Press: Enquirer Belted
Burnett's $1.6 million punch
Flashbulbs popped and reporters shouted questions when a jubilant Carol Burnett emerged from Los Angeles county superior court last week, hugging fans and signing autographs for jurors. After eight days of testimony and three of deliberation, the jurors had provided a classic Tinseltown ending to a televised trial that was followed as avidly as a soap opera. They awarded Burnett a whopping $1.6 million in damages in her libel suit against the sensation-seeking National Enquirer (circ. 5,100,000). Said the relieved star: "There is a God."
The verdict capped a five-year legal battle that began when the Enquirer claimed that Burnett had been "boisterous" at a Washington, D.C., restaurant called the Rive Gauche. The gossipy weekly reported that she "had a loud argument with another diner, Henry Kissinger," spilled a glass of wine on a second patron, then tried to share her chocolate souffle with everyone in the place. Burnett did not deny that she dined at the restaurant that night, spoke to Kissinger and had "two, maybe three" glasses of wine. But, she testified, "They portrayed me as drunk." The Enquirer maintained that its information came from a normally reliable source (then freelance tipster, now Enquirer Columnist R. Couri Hay), that staffers had made efforts to verify the tip, and that a retraction ("These events did not occur") was published as soon as the tabloid learned it was wrong. Under California law a retraction severely limits damages against a newspaper involved in a libel action. But Judge Peter Smith ruled that the Enquirer was a magazine and thus not protected. The Enquirer's defense was then seriously undermined when a reporter who had been asked to verify the item testified that his editor had insisted on running the story despite the reporter's misgivings about its accuracy.
Convinced that the Enquirer had acted with reckless disregard for the truth, the jury awarded Burnett $300,000 in general damages and $1.3 millionalmost as much as the privately owned tabloid says it earned in 1980in punitive damages (her legal fees were more than $200,000). William Masterson, the Enquirer's lawyer, said the decision would be appealed.

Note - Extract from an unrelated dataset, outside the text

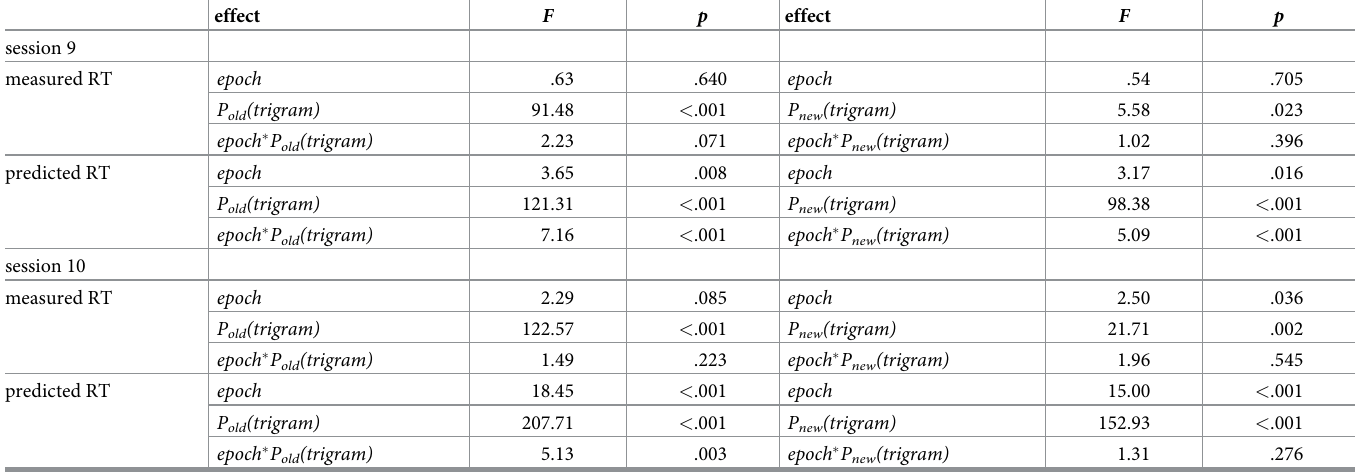
Table 3. Repeated measures ANOVAs in session 9 and 10. In the left set of columns, the trial type is defined as P old (trigram) and in the right set of columns it is defined as P new (trigram)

Still pending against the Enquirer are about $100 million in libel suits brought by other Hollywood figures, including Rory Calhoun, Phil Silvers, Paul Lynde, Agent Marty Ingels and Wife Shirley Jones, Ed McMahon and Rudy Vallee. Just last week, Singer Helen Reddy and Husband/Manager Jeff Wald added a $30 million suit to the tabloid's crowded courthouse calendar. Said Wald: "I feel it is ludicrous for this publication to hide behind the First Amendment. It's like someone practicing human sacrifice and justifying it based on freedom of religion."
Normally that kind of talk would prompt indignant editorials defending freedom of the press. But few journalists are eager to defend the methods of a publication that San Francisco Examiner Editor Reg Murphy calls "a disgrace to journalism." Says Syndicated Gossip Columnist Liz Smith of the decision: "It is no precedent against the First Amendment. Responsible publishers, journalists and columnists can go on being fair-minded and work with impunity."